▸ **Document text**:
'''
A major expansion in the 1980s doubled the number of beds in the facility, and was followed by a sale in 1990 to Kentucky-based Cardinal Health Care. In 1995, Cardinal built a new facility near Kannapolis, North Carolina and transferred the nursing services out of the Odell School community.

The buildings are currently abandoned, as the owners of the property seek further development options.

==Community stores==

===Johnson's General Store===
Johnson's General Store was owned and operated by several generations of the Johnson family, beginning in the mid-19th century, and was located at the intersection of the current Odell School Road and Windy Road. It was long recognized as a community gathering place, and as automobiles began to be owned by community residents, the store became a dealer of Standard Oil, Esso and finally Exxon gasoline and petroleum products.
'''
▸ **Provided material**:
'''
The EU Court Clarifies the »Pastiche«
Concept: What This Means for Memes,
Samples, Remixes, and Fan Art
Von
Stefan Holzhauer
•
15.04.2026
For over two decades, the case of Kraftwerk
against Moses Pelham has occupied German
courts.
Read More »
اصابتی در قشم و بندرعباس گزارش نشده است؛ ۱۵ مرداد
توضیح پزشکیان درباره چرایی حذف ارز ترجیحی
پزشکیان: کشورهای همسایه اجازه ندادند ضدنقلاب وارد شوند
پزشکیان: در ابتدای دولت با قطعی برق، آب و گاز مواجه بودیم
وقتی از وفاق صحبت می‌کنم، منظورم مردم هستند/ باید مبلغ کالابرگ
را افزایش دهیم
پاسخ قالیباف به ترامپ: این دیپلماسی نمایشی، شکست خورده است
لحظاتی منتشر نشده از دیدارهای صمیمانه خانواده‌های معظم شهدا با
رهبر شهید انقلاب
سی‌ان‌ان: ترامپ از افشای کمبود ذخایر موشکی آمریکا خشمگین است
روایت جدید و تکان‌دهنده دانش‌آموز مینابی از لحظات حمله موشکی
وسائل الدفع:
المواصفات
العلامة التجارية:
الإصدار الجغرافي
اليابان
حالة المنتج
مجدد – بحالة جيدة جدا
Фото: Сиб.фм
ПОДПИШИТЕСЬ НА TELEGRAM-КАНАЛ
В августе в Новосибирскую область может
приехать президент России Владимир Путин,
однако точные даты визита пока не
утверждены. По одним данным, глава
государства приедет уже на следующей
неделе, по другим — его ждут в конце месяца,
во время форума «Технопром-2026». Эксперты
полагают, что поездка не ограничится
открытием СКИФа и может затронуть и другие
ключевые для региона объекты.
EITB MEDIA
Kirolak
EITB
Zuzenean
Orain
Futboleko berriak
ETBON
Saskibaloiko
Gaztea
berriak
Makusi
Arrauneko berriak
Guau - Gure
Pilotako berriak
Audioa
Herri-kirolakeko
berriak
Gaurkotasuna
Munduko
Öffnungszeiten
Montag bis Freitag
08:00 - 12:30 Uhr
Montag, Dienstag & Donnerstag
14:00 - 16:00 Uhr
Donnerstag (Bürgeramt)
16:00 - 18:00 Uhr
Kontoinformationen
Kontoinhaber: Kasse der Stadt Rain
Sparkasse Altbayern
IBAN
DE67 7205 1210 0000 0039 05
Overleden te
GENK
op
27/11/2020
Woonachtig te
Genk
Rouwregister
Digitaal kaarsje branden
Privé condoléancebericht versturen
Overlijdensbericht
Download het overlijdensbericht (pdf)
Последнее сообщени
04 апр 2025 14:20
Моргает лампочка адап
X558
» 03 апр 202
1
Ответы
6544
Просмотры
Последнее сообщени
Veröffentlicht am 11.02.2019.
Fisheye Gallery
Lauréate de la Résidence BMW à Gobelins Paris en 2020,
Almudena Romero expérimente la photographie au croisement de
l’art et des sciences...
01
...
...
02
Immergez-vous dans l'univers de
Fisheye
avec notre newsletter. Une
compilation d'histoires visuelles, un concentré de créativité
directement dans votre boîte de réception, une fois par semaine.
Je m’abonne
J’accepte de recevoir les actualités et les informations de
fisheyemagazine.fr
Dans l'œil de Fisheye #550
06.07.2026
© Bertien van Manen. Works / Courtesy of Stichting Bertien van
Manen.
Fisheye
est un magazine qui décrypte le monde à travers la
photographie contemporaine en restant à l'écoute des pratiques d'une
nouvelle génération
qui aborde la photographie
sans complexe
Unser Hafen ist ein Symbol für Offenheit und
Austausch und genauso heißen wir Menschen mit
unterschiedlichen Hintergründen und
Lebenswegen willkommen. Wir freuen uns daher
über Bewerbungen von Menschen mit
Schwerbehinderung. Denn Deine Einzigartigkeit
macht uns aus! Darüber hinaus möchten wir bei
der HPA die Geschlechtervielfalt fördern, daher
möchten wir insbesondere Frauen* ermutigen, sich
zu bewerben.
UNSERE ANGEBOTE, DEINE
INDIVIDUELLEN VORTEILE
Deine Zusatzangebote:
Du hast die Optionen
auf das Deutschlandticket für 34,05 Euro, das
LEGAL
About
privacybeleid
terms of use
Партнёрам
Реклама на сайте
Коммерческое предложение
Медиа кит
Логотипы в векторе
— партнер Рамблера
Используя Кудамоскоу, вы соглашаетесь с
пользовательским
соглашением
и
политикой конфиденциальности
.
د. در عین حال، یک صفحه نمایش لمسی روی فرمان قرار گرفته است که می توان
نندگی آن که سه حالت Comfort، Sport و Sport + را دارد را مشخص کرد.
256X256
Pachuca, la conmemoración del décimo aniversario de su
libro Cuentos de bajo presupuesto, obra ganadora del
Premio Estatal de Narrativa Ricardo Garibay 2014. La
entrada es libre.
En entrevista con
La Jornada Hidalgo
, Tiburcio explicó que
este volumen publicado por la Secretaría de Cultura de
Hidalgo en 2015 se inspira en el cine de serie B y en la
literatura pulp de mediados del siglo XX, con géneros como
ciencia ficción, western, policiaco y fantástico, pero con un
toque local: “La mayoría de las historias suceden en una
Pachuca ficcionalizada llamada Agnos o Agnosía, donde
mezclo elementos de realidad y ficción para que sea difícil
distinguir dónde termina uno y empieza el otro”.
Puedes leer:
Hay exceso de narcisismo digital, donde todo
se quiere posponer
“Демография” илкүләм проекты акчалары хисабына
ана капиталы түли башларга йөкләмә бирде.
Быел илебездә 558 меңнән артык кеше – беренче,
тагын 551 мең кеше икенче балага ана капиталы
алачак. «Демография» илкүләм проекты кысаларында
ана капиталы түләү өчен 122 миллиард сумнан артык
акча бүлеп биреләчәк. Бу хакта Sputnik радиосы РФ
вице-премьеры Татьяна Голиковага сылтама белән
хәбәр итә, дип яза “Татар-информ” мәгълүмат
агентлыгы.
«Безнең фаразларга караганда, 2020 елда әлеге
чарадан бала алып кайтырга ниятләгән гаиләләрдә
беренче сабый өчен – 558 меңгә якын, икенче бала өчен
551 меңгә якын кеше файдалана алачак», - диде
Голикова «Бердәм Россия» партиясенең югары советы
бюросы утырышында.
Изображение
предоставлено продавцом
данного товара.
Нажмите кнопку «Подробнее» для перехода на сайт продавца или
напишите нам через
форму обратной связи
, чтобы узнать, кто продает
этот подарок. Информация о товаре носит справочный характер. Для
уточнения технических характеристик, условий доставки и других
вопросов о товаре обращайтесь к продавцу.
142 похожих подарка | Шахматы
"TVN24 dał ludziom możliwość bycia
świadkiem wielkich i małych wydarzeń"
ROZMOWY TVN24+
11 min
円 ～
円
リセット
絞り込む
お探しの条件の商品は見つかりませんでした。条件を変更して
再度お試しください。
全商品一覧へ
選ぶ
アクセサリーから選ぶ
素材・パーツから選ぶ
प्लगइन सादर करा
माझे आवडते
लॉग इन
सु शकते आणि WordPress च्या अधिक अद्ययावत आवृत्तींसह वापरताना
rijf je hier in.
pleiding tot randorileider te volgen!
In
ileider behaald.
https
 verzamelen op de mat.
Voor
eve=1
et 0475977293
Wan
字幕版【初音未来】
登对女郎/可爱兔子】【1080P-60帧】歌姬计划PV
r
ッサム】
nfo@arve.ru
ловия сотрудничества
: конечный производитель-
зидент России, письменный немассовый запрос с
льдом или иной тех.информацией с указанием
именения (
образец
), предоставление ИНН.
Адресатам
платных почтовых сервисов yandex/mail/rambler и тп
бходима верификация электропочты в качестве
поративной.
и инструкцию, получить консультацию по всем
'''
▸ **About this task**: Reproduce verbatim the part of the Odell School community text that begins at the words "The buildings are" and stops after the words "and petroleum products.".

▸ **Response to this task**:
The buildings are currently abandoned, as the owners of the property seek further development options.

==Community stores==

===Johnson's General Store===
Johnson's General Store was owned and operated by several generations of the Johnson family, beginning in the mid-19th century, and was located at the intersection of the current Odell School Road and Windy Road. It was long recognized as a community gathering place, and as automobiles began to be owned by community residents, the store became a dealer of Standard Oil, Esso and finally Exxon gasoline and petroleum products.